IV. Adopt Mesh App and Service Architecture

Mobile, Web, IoT, Desktop built from independent apps and services

Software doesn’t mean Desktop exclusively anymore - these times are long gone. With an advent of mobile devices, swiftly followed by Internet of Things (IoT), software development had to extend its reach to cover all these new runtime devices.

Nowadays, the expectation that your solution is built form a single source code and then simply rolled out onto all these different devices - all at once that is…

What is Mesh App and Service Architecture?

Mesh App and Service Architecture (MASA) - it’s a term coined by Gartner and you can read more about it in this particular research paper: MASA: How to Create an Agile Application Architecture With Apps, APIs and Services.

MASA stipulates that modern applications, Mesh Applications, are built from small distinctive Apps (Software) which run on top of Services (APIs) which are in turn orchestrated at an API Mediation Layer (API Management).

OK, so that sounds like quite a lot is going on there, so let’s unwrap MASA a little…

MASA demystified

Inner APIs

Let’s start with the lowest layer in our MASA architecture and we’ll call it Inner APIs. At that level you might have a number distinct APIs running on your infrastructure. And that could be internal on-premises IIS hosted APIs or more modern cloud hosted PaaS Apps, Functions or best of all Containerised Workloads on Kubernetes. It doesn’t matter how a particular piece of API is hosted, what is important is that:

The Inner APIs are only accessible on your internal networking infrastructure and you have proper authentication and authorisation mechanisms in place to guard access to these APIs.

A single Inner API in your estate could be responsible for making payments, another for submitting orders and so on… From software development point of view this approach is also called Microservice or Loose coupled service. It makes development and testing of such components easy and it also allows to fully automate software builds and releases.

However, on their own, these APIs are not very useful other than doing one thing very well… these APIs need orchestration and we’ll be looking into that next.

Outer APIs

Enter the world of API orchestration which we’ll call Outer APIs in our MASA architecture. The purpose for Outer APIs is to chain together one or many Inner API calls to achieve an action or execute a process. Outer APIs are also hosted on your infrastructure, in fact, the same hosting and access principles apply as per Inner APIs. Only difference is their function:

The Outer APIs are the window for your Inner APIs and allow you to compose or orchestrate a chain of Inner API calls. The authentication and authorisation mechanism at this level will depend on you App architecture and your identity solution.

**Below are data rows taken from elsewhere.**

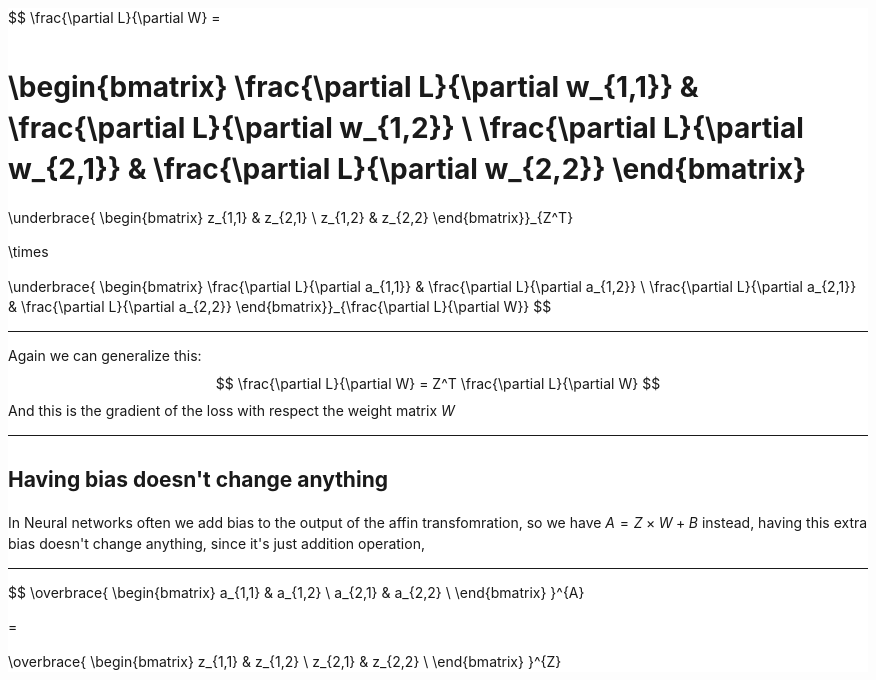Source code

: 
$$
\frac{\partial L}{\partial W} =

\begin{bmatrix}
\frac{\partial L}{\partial w_{1,1}} & \frac{\partial L}{\partial w_{1,2}} \\
\frac{\partial L}{\partial w_{2,1}} & \frac{\partial L}{\partial w_{2,2}}
\end{bmatrix}
=
\underbrace{
\begin{bmatrix}
z_{1,1} & z_{2,1} \\
z_{1,2} & z_{2,2}
\end{bmatrix}}_{Z^T}

\times

\underbrace{
\begin{bmatrix}
\frac{\partial L}{\partial a_{1,1}} & \frac{\partial L}{\partial a_{1,2}}  \\
\frac{\partial L}{\partial a_{2,1}} & \frac{\partial L}{\partial a_{2,2}}
\end{bmatrix}}_{\frac{\partial L}{\partial W}}
$$

---


Again we can generalize this:
$$ \frac{\partial L}{\partial W} = Z^T \frac{\partial L}{\partial W} $$
And this is the gradient of the loss with respect the weight matrix $W$

---

## Having bias doesn't change anything
In Neural networks often we add bias to the output of the affin transfomration, so we have $A = Z\times W + B$ instead, having this extra bias doesn't change anything, since it's just addition operation,

---

$$
\overbrace{
\begin{bmatrix}
a_{1,1} & a_{1,2}  \\
a_{2,1} & a_{2,2}  \\
\end{bmatrix}
}^{A}

=

\overbrace{
\begin{bmatrix}
z_{1,1} & z_{1,2}  \\
z_{2,1} & z_{2,2}  \\
\end{bmatrix}
}^{Z}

An Outer API could be performing product sorting feature or submitting payments on your App. Whatever the requirement is, Outer APIs will implement it in the API Mediation Layer.

This also brings another concept for your consideration - API Lifecycle Management.

From software development perspective things get little more complicated as you’ll now deal with potentially multiple Inner APIs required to be accessible for development of a single Outer API feature. Again, thinking containers and container development helps a lot here.

From the CICD perspective situation is also similar to Inner APIs, however…

You might want to start thinking PlatformOps when it comes to running and supporting Mesh Apps hosted on Kubernetes as these solutions will depend heavily on API Lifecycle Management and API Gateways components.

Mesh Applications

Finally, we got to the top of our MASA architecture which we’ll just call Mesh Applications or Apps for short. The applications are your products, either internal (Intranet) or external (Internet) facing. Often the Apps will be in the form of Responsive websites capable of running on many screen sizes and devices. You might also have Apps written for IoT devices such as wearable technology.

The Apps are in effect dumb frontends which need to be able to execute calls over HTTP protocol to consume Outer APIs. Outer APIs in effect provide the Apps with all the logic required for them to function. Or to put it in other words, Outer APIs are the heart of your product.

Therefore, you can see from the above, the App just needs to look pretty, and it needs to understand API HTTP Request-Response mechanisms. You can also architect your Mesh Application from multiple smaller Apps to provide your users with what it might seem like an end-to-end desktop product - which in effect is merged from multi-App components.

Good example could be your hypothetical Online Store Mesh Application consisting of one App for user login, one App for products and shopping, one App for checkout process and one App for user dashboard. What’s great about this is that your user can start their shopping journey on tablet, then 2 hours later come back to your Mesh Application and finish off the purchase on Desktop PC or a smart watch. Quite neat, hey?

From both development and infrastructure perspective the Apps are like the APIs. Apps are developed and deployed as a single component.

You need to consider Networking, Routing and Authorisation at this stage so that your Apps, and Outer APIs for that matter, are accessible to your users - very important for Internet and IoT facing implementations.